◆ Your assignment:
Once you find the line with "f_number: 3.8", transcribe it and all the lines that follow to the end of the data, exactly as written; skip any pictures.

(Records from a data collection)
=== Begin Enclosure ===

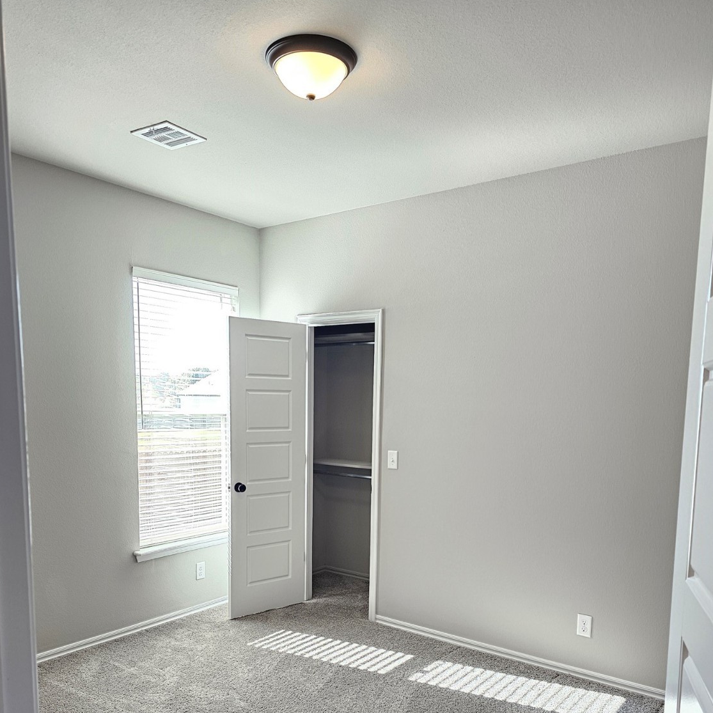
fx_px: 652
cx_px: 354
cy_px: 483
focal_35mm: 28
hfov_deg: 57.3
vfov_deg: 55.9
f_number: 1.7
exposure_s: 1/120
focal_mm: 6.3
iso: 200
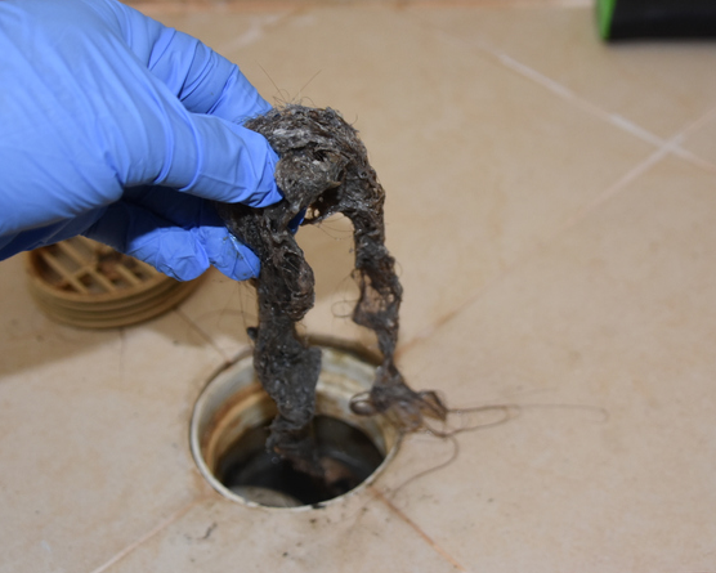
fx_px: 933
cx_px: 390
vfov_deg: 34.2
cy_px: 274
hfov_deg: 42.0
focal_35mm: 44
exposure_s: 1/60
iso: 1000
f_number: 3.8
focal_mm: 24
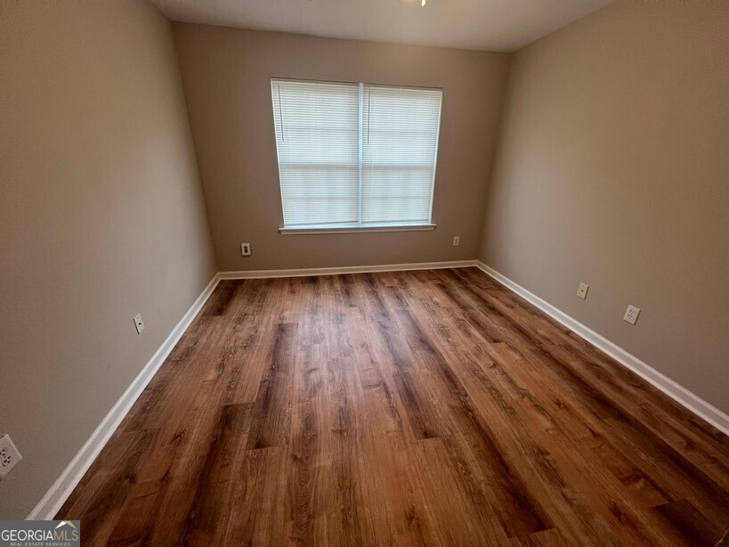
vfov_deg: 89.9
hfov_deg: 106.2
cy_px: 274
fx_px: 274
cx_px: 364
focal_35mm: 13
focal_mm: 1.57
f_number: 1.8
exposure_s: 1/120
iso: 200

=== End Enclosure ===

◆ Written solution:
f_number: 3.8
focal_mm: 24
vfov_deg: 89.9
hfov_deg: 106.2
cy_px: 274
fx_px: 274
cx_px: 364
focal_35mm: 13
focal_mm: 1.57
f_number: 1.8
exposure_s: 1/120
iso: 200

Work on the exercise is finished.